begin Provided data

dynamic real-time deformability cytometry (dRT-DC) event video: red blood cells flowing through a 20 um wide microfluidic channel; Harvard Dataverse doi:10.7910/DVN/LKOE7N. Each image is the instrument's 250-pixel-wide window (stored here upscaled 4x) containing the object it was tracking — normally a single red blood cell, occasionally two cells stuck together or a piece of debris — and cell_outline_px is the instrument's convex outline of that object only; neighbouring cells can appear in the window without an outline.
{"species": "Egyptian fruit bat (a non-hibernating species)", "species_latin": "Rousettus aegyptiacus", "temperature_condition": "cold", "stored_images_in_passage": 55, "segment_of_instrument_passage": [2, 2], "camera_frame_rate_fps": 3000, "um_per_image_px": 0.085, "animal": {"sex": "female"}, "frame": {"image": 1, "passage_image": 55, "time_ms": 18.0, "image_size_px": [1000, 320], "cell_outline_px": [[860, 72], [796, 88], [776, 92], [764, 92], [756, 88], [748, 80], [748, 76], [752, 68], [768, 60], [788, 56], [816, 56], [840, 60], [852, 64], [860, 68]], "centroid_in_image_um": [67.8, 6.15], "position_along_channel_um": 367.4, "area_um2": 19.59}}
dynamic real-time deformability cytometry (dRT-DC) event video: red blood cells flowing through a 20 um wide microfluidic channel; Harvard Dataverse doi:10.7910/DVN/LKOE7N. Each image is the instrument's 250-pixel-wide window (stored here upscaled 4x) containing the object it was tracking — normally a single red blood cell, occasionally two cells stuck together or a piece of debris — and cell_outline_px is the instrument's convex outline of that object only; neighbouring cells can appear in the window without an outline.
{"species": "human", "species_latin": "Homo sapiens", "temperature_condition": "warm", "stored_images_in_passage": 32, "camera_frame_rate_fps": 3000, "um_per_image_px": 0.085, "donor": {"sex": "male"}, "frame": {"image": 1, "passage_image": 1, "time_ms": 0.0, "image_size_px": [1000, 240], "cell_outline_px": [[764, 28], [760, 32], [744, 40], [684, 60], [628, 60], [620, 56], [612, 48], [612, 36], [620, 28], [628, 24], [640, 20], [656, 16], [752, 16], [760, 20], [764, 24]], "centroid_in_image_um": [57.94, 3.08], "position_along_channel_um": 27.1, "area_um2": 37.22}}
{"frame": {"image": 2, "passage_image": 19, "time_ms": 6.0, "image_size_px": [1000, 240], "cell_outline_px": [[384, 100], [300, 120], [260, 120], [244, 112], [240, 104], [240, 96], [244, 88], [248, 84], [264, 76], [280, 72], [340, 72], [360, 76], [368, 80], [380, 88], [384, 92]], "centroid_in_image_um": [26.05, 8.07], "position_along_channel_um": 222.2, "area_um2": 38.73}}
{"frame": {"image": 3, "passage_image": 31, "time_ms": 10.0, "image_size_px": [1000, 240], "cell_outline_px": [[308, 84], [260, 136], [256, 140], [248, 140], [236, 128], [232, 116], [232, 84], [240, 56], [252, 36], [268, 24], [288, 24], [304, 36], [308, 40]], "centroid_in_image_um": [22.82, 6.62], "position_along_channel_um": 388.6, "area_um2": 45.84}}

end Provided data

■ **What you need to do**
Copy out the whole listing exactly as written.

■ **The output**
dynamic real-time deformability cytometry (dRT-DC) event video: red blood cells flowing through a 20 um wide microfluidic channel; Harvard Dataverse doi:10.7910/DVN/LKOE7N. Each image is the instrument's 250-pixel-wide window (stored here upscaled 4x) containing the object it was tracking — normally a single red blood cell, occasionally two cells stuck together or a piece of debris — and cell_outline_px is the instrument's convex outline of that object only; neighbouring cells can appear in the window without an outline.
{"species": "Egyptian fruit bat (a non-hibernating species)", "species_latin": "Rousettus aegyptiacus", "temperature_condition": "cold", "stored_images_in_passage": 55, "segment_of_instrument_passage": [2, 2], "camera_frame_rate_fps": 3000, "um_per_image_px": 0.085, "animal": {"sex": "female"}, "frame": {"image": 1, "passage_image": 55, "time_ms": 18.0, "image_size_px": [1000, 320], "cell_outline_px": [[860, 72], [796, 88], [776, 92], [764, 92], [756, 88], [748, 80], [748, 76], [752, 68], [768, 60], [788, 56], [816, 56], [840, 60], [852, 64], [860, 68]], "centroid_in_image_um": [67.8, 6.15], "position_along_channel_um": 367.4, "area_um2": 19.59}}
dynamic real-time deformability cytometry (dRT-DC) event video: red blood cells flowing through a 20 um wide microfluidic channel; Harvard Dataverse doi:10.7910/DVN/LKOE7N. Each image is the instrument's 250-pixel-wide window (stored here upscaled 4x) containing the object it was tracking — normally a single red blood cell, occasionally two cells stuck together or a piece of debris — and cell_outline_px is the instrument's convex outline of that object only; neighbouring cells can appear in the window without an outline.
{"species": "human", "species_latin": "Homo sapiens", "temperature_condition": "warm", "stored_images_in_passage": 32, "camera_frame_rate_fps": 3000, "um_per_image_px": 0.085, "donor": {"sex": "male"}, "frame": {"image": 1, "passage_image": 1, "time_ms": 0.0, "image_size_px": [1000, 240], "cell_outline_px": [[764, 28], [760, 32], [744, 40], [684, 60], [628, 60], [620, 56], [612, 48], [612, 36], [620, 28], [628, 24], [640, 20], [656, 16], [752, 16], [760, 20], [764, 24]], "centroid_in_image_um": [57.94, 3.08], "position_along_channel_um": 27.1, "area_um2": 37.22}}
{"frame": {"image": 2, "passage_image": 19, "time_ms": 6.0, "image_size_px": [1000, 240], "cell_outline_px": [[384, 100], [300, 120], [260, 120], [244, 112], [240, 104], [240, 96], [244, 88], [248, 84], [264, 76], [280, 72], [340, 72], [360, 76], [368, 80], [380, 88], [384, 92]], "centroid_in_image_um": [26.05, 8.07], "position_along_channel_um": 222.2, "area_um2": 38.73}}
{"frame": {"image": 3, "passage_image": 31, "time_ms": 10.0, "image_size_px": [1000, 240], "cell_outline_px": [[308, 84], [260, 136], [256, 140], [248, 140], [236, 128], [232, 116], [232, 84], [240, 56], [252, 36], [268, 24], [288, 24], [304, 36], [308, 40]], "centroid_in_image_um": [22.82, 6.62], "position_along_channel_um": 388.6, "area_um2": 45.84}}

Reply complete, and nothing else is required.